You can also use data to improve how you appear on search engines, generating leads through a boost in organic traffic. Using data markups, you could index your content in such a way that gives users a better chance of finding you.

Kissmetrics explains it this way:

“[The markup] tells the search engine what that content means. For example, let’s say the word “Neil Patel” appears on an article. The search engine sees this, and produces a SERP entry with “Neil Patel.” However, if I put the right schema markup around the name ‘Neil Patel,’ I’ve just told that search engine that ‘Neil Patel’ is the author of the article, not just a couple random words. The search engine then provides results that display better information for the user who was searching for ‘Neil Patel.’”

By using web data to define who you are as a company and better understand your customers, you can improve your advertising efforts and your ability to be found in ways that automatically set you apart from the competition.

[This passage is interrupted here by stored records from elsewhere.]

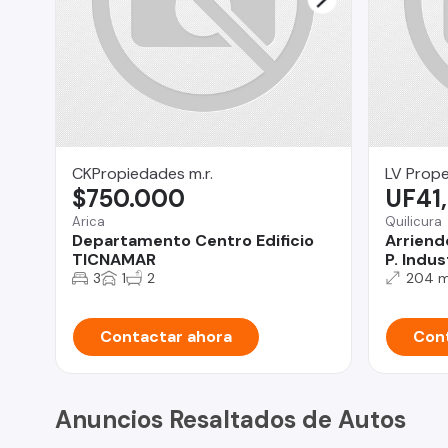
CKPropiedades m.r.
LV Prope
$750.000
UF41
Arica
Quilicura
Departamento Centro Edificio
Arriend
TICNAMAR
P. Indus
3
1
2
204 
Contactar ahora
Cont
Anuncios Resaltados de Autos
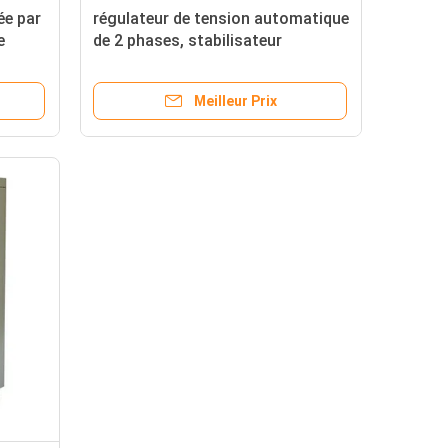
e par
régulateur de tension automatique
e
de 2 phases, stabilisateur
électronique de tension de 10 -
1600 KVAs
Meilleur Prix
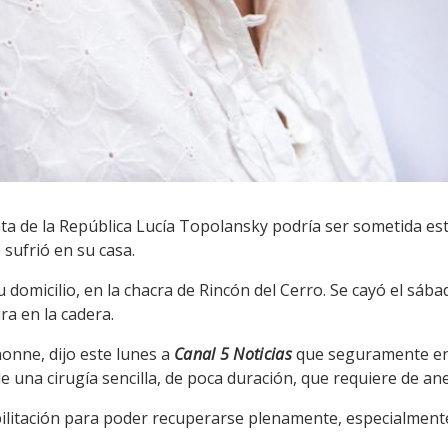
a de la República Lucía Topolansky podría ser sometida este
sufrió en su casa.
 domicilio, en la chacra de Rincón del Cerro. Se cayó el sáb
ra en la cadera.
onne, dijo este lunes a
Canal 5 Noticias
que seguramente en 
 una cirugía sencilla, de poca duración, que requiere de anes
itación para poder recuperarse plenamente, especialmente e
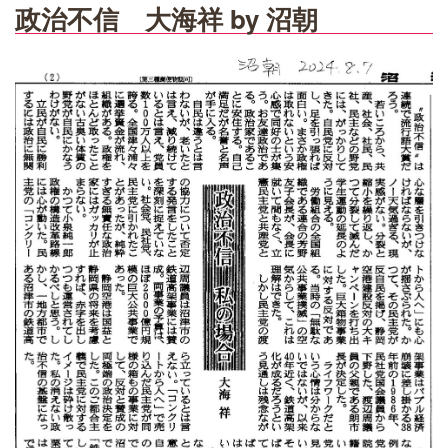
政治不信 大海祥 by 沼朝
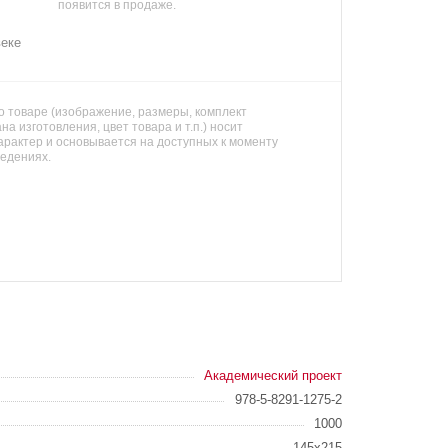
появится в продаже.
веке
 товаре (изображение, размеры, комплект
на изготовления, цвет товара и т.п.) носит
арактер и основывается на доступных к моменту
ведениях.
Академический проект
978-5-8291-1275-2
1000
145x215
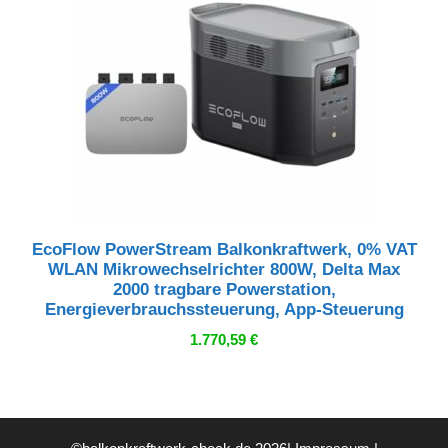
EcoFlow PowerStream Balkonkraftwerk, 0% VAT
WLAN Mikrowechselrichter 800W, Delta Max
2000 tragbare Powerstation,
Energieverbrauchssteuerung, App-Steuerung
1.770,59
€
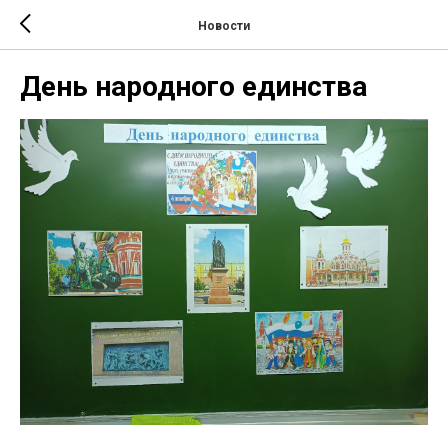
Новости
День народного единства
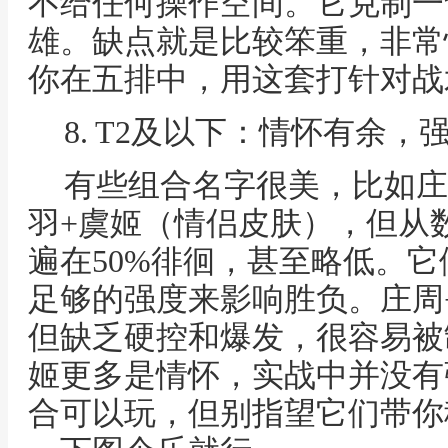
不给任何操作空间。它克制一
雄。缺点就是比较笨重，非常
你在五排中，用这套打针对战
8. T2及以下：情怀有余，
有些组合名字很美，比如庄
羽+虞姬（情侣皮肤），但从
遍在50%徘徊，甚至略低。它
足够的强度来影响胜负。庄周
但缺乏硬控和爆发，很容易被
姬更多是情怀，实战中并没有
合可以玩，但别指望它们带你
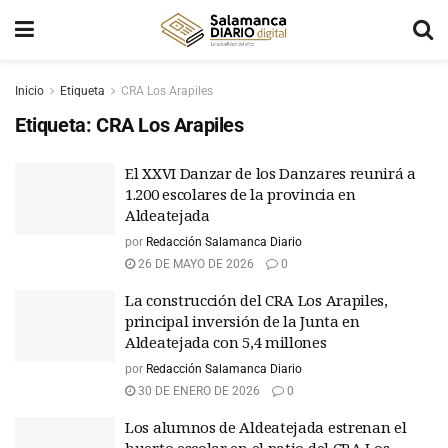
Inicio
Etiqueta
CRA Los Arapiles
Etiqueta:
CRA Los Arapiles
El XXVI Danzar de los Danzares reunirá a
1.200 escolares de la provincia en
Aldeatejada
por
Redacción Salamanca Diario
26 DE MAYO DE 2026
0
La construcción del CRA Los Arapiles,
principal inversión de la Junta en
Aldeatejada con 5,4 millones
por
Redacción Salamanca Diario
30 DE ENERO DE 2026
0
Los alumnos de Aldeatejada estrenan el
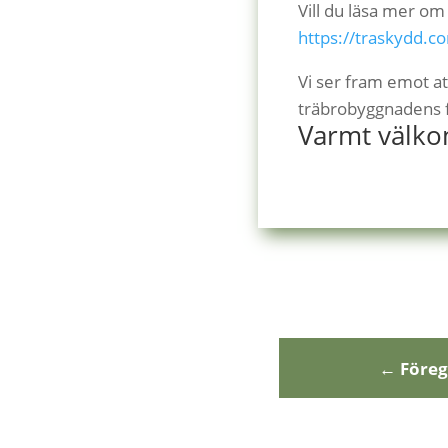
Vill du läsa mer o
https://traskydd.
Vi ser fram emot a
träbrobyggnadens f
Varmt välk
←
Före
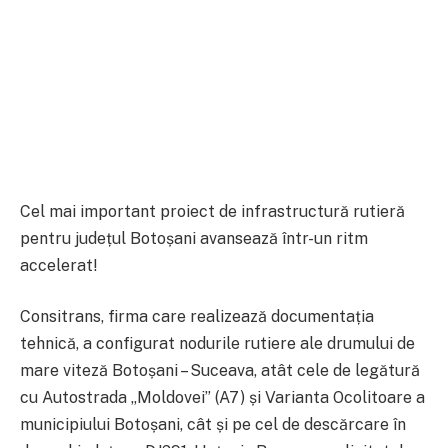
Cel mai important proiect de infrastructură rutieră
pentru județul Botoșani avansează într-un ritm
accelerat!
Consitrans, firma care realizează documentația
tehnică, a configurat nodurile rutiere ale drumului de
mare viteză Botoșani – Suceava, atât cele de legătură
cu Autostrada „Moldovei” (A7) și Varianta Ocolitoare a
municipiului Botoșani, cât și pe cel de descărcare în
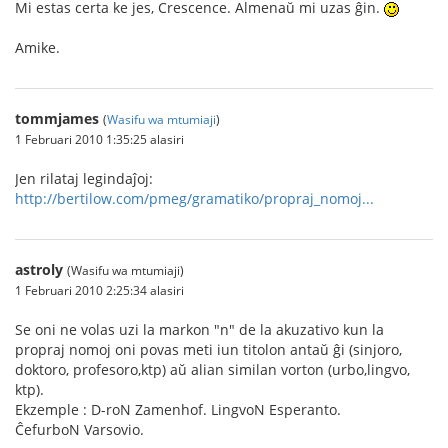
Mi estas certa ke jes, Crescence. Almenaŭ mi uzas ĝin.
Amike.
tommjames
(
Wasifu wa mtumiaji
)
1 Februari 2010 1:35:25 alasiri
Jen rilataj legindaĵoj:
http://bertilow.com/pmeg/gramatiko/propraj_nomoj...
astroly
(Wasifu wa mtumiaji)
1 Februari 2010 2:25:34 alasiri
Se oni ne volas uzi la markon "n" de la akuzativo kun la
propraj nomoj oni povas meti iun titolon antaŭ ĝi (sinjoro,
doktoro, profesoro,ktp) aŭ alian similan vorton (urbo,lingvo,
ktp).
Ekzemple : D-roN Zamenhof. LingvoN Esperanto.
ĈefurboN Varsovio.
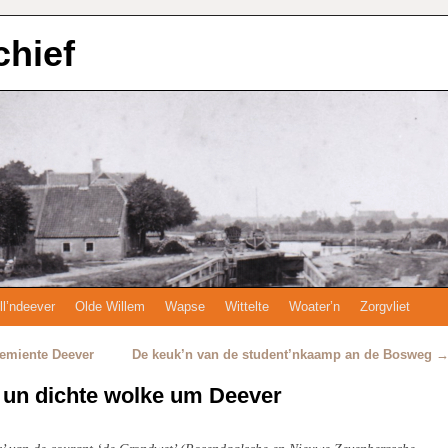
chief
ll’ndeever
Olde Willem
Wapse
Wittelte
Woater’n
Zorgvliet
gemiente Deever
De keuk’n van de student’nkaamp an de Bosweg
 un dichte wolke um Deever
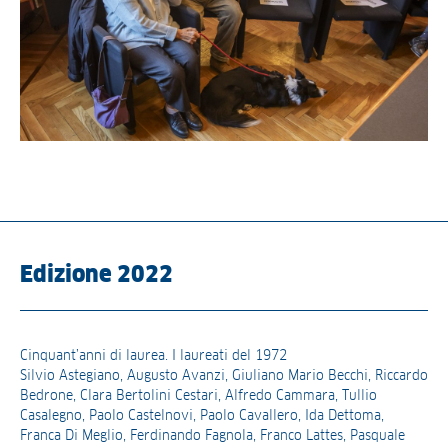
Edizione 2022
Cinquant’anni di laurea. I laureati del 1972
Silvio Astegiano, Augusto Avanzi, Giuliano Mario Becchi, Riccardo
Bedrone, Clara Bertolini Cestari, Alfredo Cammara, Tullio
Casalegno, Paolo Castelnovi, Paolo Cavallero, Ida Dettoma,
Franca Di Meglio, Ferdinando Fagnola, Franco Lattes, Pasquale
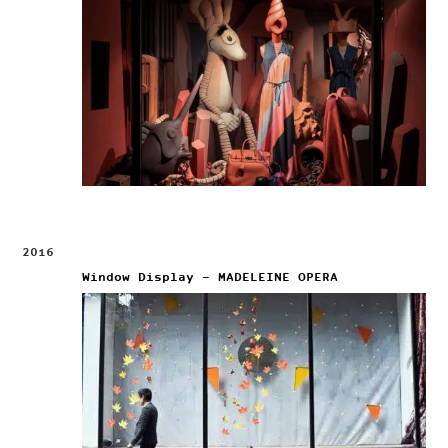
2016
Window Display – MADELEINE OPERA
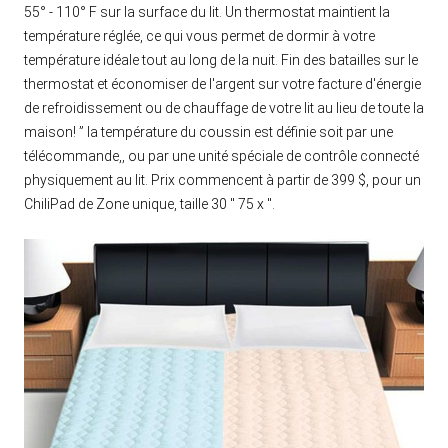
55° - 110° F sur la surface du lit. Un thermostat maintient la
température réglée, ce qui vous permet de dormir à votre
température idéale tout au long de la nuit. Fin des batailles sur le
thermostat et économiser de l'argent sur votre facture d'énergie
de refroidissement ou de chauffage de votre lit au lieu de toute la
maison! ” la température du coussin est définie soit par une
télécommande,, ou par une unité spéciale de contrôle connecté
physiquement au lit. Prix commencent à partir de 399 $, pour un
ChiliPad de Zone unique, taille 30 ″ 75 x ″.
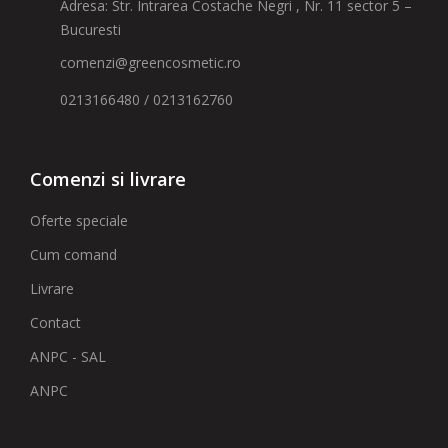
Adresa: Str. Intrarea Costache Negri , Nr. 11 sector 5 –
Bucuresti
comenzi@greencosmetic.ro
0213166480 / 0213162760
Comenzi si livrare
Oferte speciale
Cum comand
Livrare
Contact
ANPC - SAL
ANPC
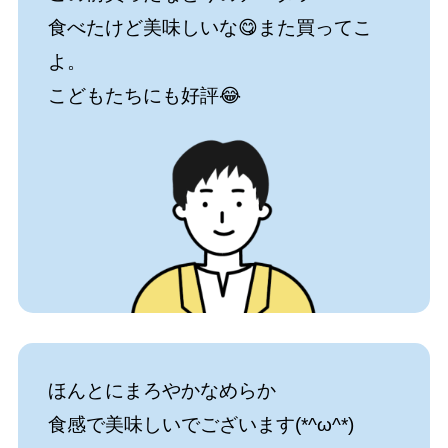
食べたけど美味しいな😋また買ってこ
よ。
こどもたちにも好評😂
ほんとにまろやかなめらか
食感で美味しいでございます(*^ω^*)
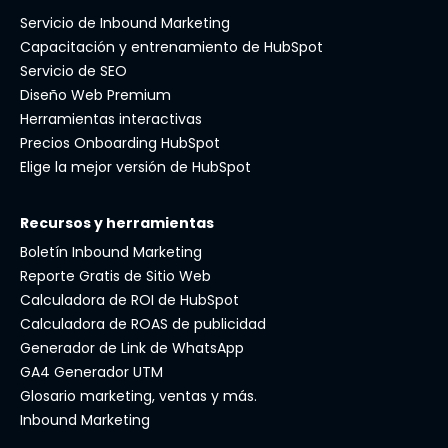
Servicio de Inbound Marketing
Capacitación y entrenamiento de HubSpot
Servicio de SEO
Diseño Web Premium
Herramientas interactivas
Precios Onboarding HubSpot
Elige la mejor versión de HubSpot
Recursos y herramientas
Boletín Inbound Marketing
Reporte Gratis de Sitio Web
Calculadora de ROI de HubSpot
Calculadora de ROAS de publicidad
Generador de Link de WhatsApp
GA4 Generador UTM
Glosario marketing, ventas y más.
Inbound Marketing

[content_upgrade cu_id=”705″]Here are 5 more insights web data can give you about the competition[content_upgrade_button]Click Here[/content_upgrade_button][/content_upgrade]

Final Thoughts

With the power of the Internet, and the continued growth of data, business leaders looking to propel their business forward will need to better understand their market and their customers.

As more data is generated, the higher the need will be for companies to collect that data quickly and use it to better serve their audience.

As data-innovator Arthur Nielsen once said, “The price of light is less than the cost of darkness.” In short, data impacts your bottom line. If you can find a way to use it to power your business, you will set yourself apart in the market and gain the edge over the competition.